Como afirma Motta (1993), a estratégia por sobrevivência impõe constante pressão por inovação que implica a criação de conhecimento organizacional. Embora ideias não seja sinônimo de inovação, a inovação inicia-se com a idéia que ontologicamente emerge em indivíduos. Embora o nível de dominação psicológica de empregados da TLTX não possa ser generalizada, ainda assim o indivíduo está propenso a resolver problemas, pois o indivíduo é movido por uma causa: “a causa será o amor, a perseguição do ideal para a obtenção do amor da mãe-organização e angústia da perda de seu amor” (PAGÈS et al., 1987, p. 148). Superar problemas, novidades da tarefa, envolve insights, intuição, ideias, que estão na gênese de criação de conhecimento organizacional. Com a discussão realizada sobre poder na organização realizou-se o segundo objetivo intermediário da dissertação. O terceiro objetivo intermediário será objeto da categoria a ser discutida no próximo capítulo.

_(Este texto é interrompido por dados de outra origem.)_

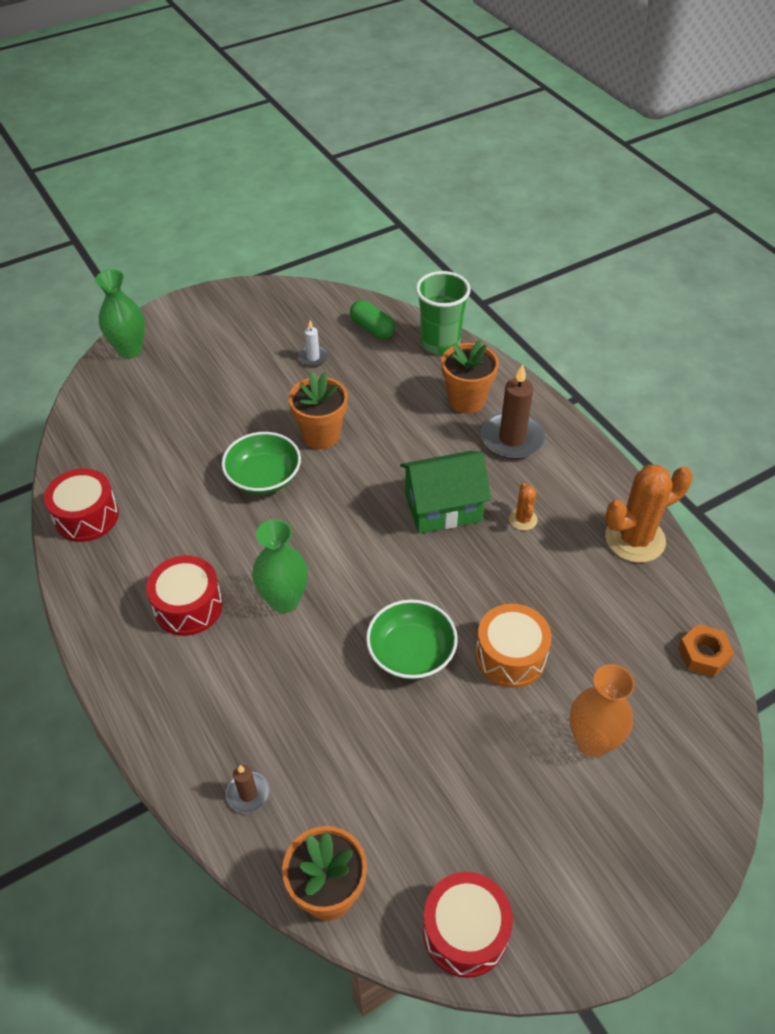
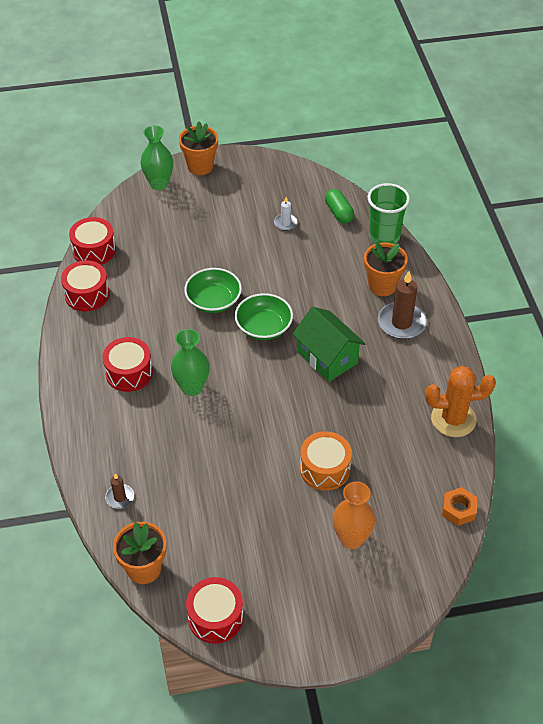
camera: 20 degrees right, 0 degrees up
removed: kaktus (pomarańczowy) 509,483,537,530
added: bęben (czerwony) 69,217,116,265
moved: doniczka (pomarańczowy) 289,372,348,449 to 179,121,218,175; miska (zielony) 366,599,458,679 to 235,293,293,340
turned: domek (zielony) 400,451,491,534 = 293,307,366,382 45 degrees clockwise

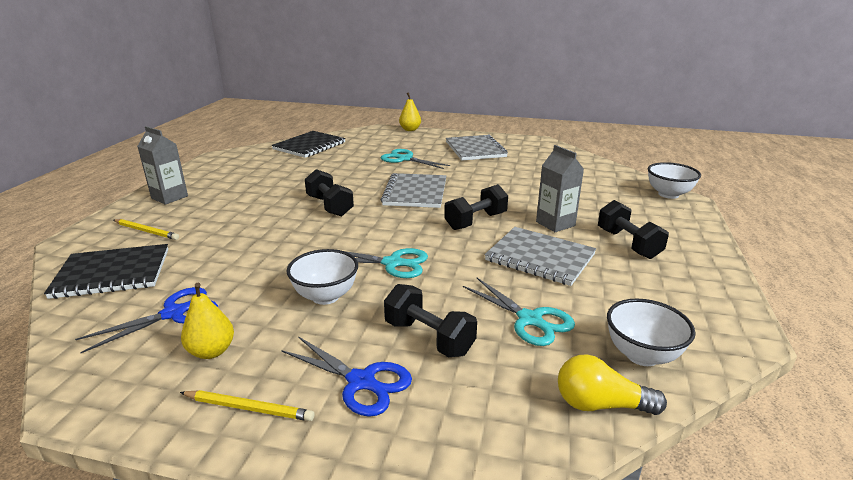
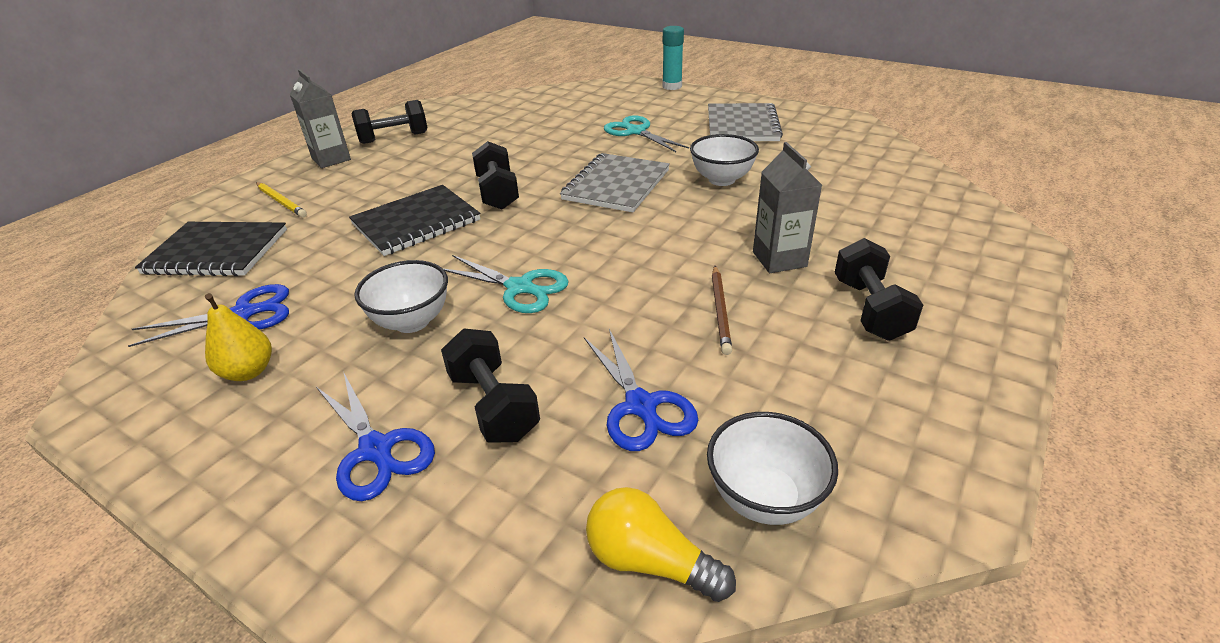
camera: 20 degrees right, 10 degrees up
removed: ołówek (żółty) 180,390,314,421
moved: zeszyt (czarny) 272,131,346,158 to 349,185,480,256; hantel (czarny) 444,184,508,230 to 351,100,427,144; miska (biały) 648,162,701,199 to 690,134,759,186
replaced: gruszka (żółty) 399,92,421,131 to klej w sztyfcie (turkusowy) 662,26,684,90; zeszyt (szary) 485,227,596,286 to ołówek (brązowy) 712,266,732,355
recoloured: nożyczki (turkusowy) 463,278,575,346 to nożyczki (niebieski) 584,329,698,451

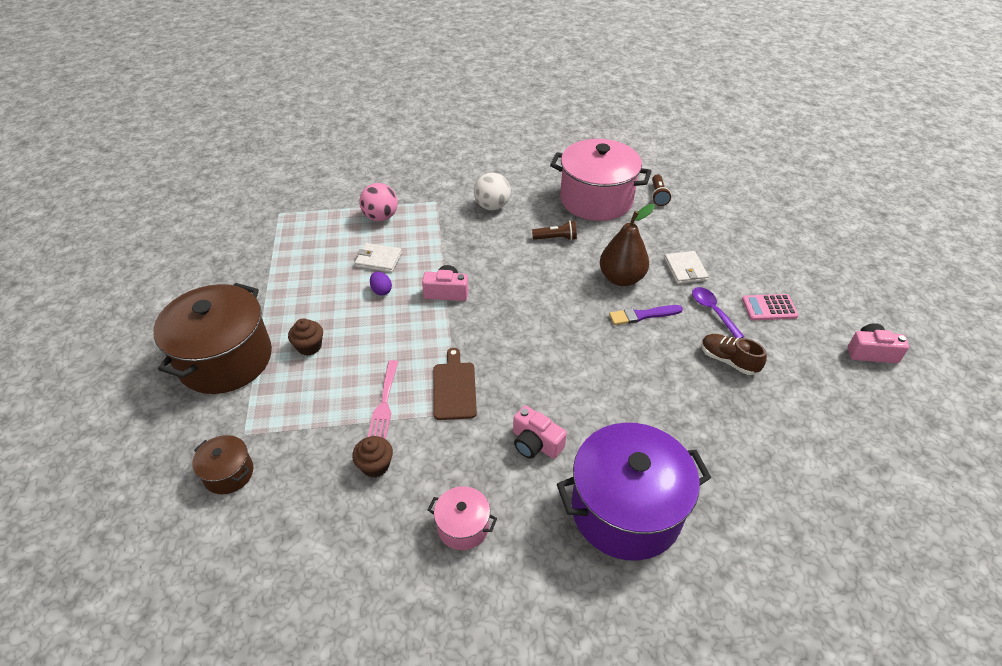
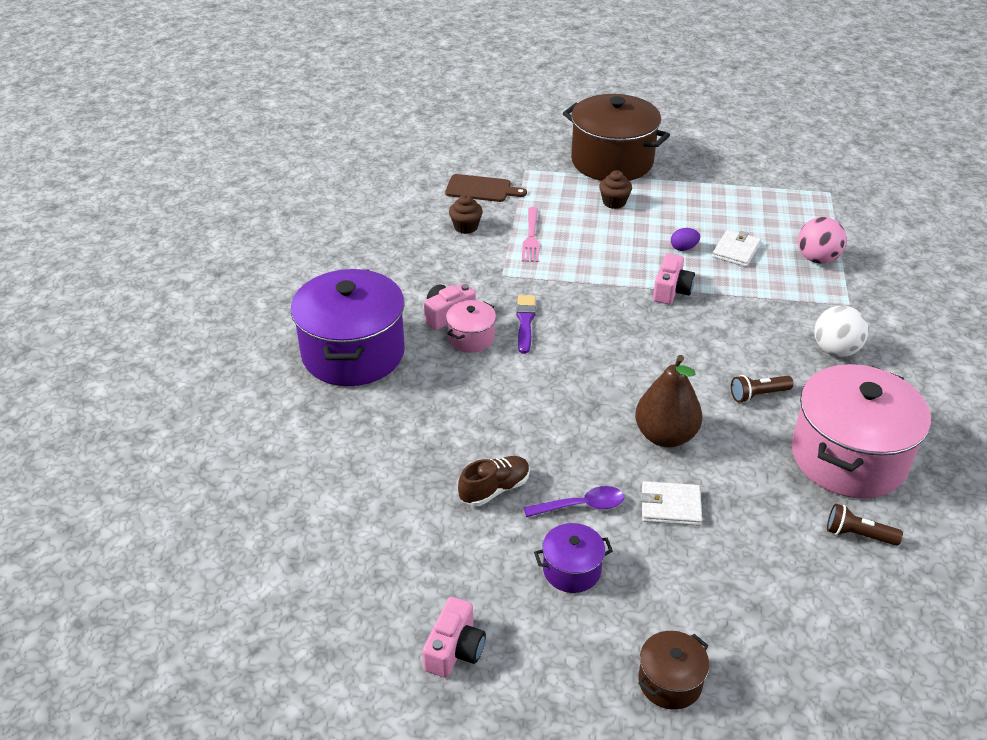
camera: 105 degrees right, 5 degrees down
moved: deska do krojenia (brązowy) 433,348,477,420 to 445,174,527,202; garnek (różowy) 428,486,497,550 to 446,300,496,353; pędzel (fioletowy) 609,305,683,325 to 516,295,536,354; garnek (brązowy) 192,435,253,494 to 638,631,709,710
replaced: kalkulator (różowy) 742,294,798,320 to garnek (fioletowy) 534,523,613,593
turned: widelec (różowy) 368,360,398,439 = 522,207,539,262 105 degrees counterclockwise; latarka (brązowy) 532,220,577,241 = 731,375,794,403 60 degrees clockwise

Neste capítulo será discutida a criação de conhecimento organizacional, partindo de perspectiva diferente daquela que vê a organização como mecanismo de processamento de informação que deriva da divisão cartesiana entre sujeito e objeto. Para isso, será discutida a distinção entre informação e conhecimento, os conceitos básicos de criação de conhecimento e suas dimensões, os contextos para a criação de conhecimento, a evolução da teoria, bem como comunidades de práticas nas quais o conhecimento também pode ser criado.